May 16, 2019, by NCI Staff
An early report from a large precision medicine trial of children, adolescents, and young adults with advanced cancer shows that 24% of young patients who had their tumors tested for genetic changes were eligible to receive one of the targeted therapies being tested—much higher than the 10% scientists had projected.
The nationwide trial, known as NCI–COG Pediatric MATCH, is treating patients on the basis of the genetic alterations in their tumors, rather than the type of cancer or cancer site.
Launched in 2017, Pediatric MATCH is one of the first large pediatric clinical trials to systematically test drugs that target specific genetic changes in cancers occurring in children, adolescents, and young adults, said NCI study chair Nita Seibel, M.D., of NCI’s Cancer Therapeutics Evaluation Program.
The NCI-funded trial was developed and is led jointly by NCI and the Children’s Oncology Group (COG).
Because pediatric cancers, on average, have fewer genetic changes than adult cancers, researchers were concerned about whether enough changes could be found to make a trial such as Pediatric MATCH feasible, explained COG study chair D. Williams Parsons, M.D., Ph.D., of Baylor College of Medicine.
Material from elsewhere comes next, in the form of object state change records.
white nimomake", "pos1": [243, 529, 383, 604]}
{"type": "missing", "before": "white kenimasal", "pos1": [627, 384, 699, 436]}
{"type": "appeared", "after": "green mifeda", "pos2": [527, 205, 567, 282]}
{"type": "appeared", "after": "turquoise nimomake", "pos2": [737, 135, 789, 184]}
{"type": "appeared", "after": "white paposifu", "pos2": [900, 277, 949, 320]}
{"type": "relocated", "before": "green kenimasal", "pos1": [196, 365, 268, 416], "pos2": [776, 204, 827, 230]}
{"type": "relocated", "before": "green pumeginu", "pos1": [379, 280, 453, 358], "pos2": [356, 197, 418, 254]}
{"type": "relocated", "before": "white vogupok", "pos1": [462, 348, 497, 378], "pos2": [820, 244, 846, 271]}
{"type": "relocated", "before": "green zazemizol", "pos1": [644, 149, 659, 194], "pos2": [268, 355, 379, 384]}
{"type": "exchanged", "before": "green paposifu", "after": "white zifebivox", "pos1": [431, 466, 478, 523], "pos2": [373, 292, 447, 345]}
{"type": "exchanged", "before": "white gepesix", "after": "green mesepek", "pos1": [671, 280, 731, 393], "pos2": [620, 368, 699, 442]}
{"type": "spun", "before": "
But, to date, that concern has not been borne out.
“Pediatric MATCH is showing that a precision medicine approach can be studied in the pediatric setting on a large scale,” said Andrew Bukowinski, M.D., of Children’s Hospital of Pittsburgh, one of about 200 COG sites enrolling patients in the study.
Dr. Parsons presented the findings at a May 15 press briefing ahead of the 2019 annual meeting of the American Clinical Society of Clinical Oncology (ASCO), being held May 31–June 4 in Chicago.
An Evidence-Based Approach for Matching Patients to Treatments
Pediatric MATCH is enrolling children, adolescents, and young adults 1–21 years old with advanced solid tumors whose cancer has gotten worse while on treatment or has come back, or relapsed, after treatment.
The trial’s initial screening step uses a single test that looks for changes in more than 160 genes associated with cancer that can be targeted by one of the drugs being tested in the study. Researchers plan to screen at least 1,000 to 1,500 pediatric patients for the trial, Dr. Seibel said.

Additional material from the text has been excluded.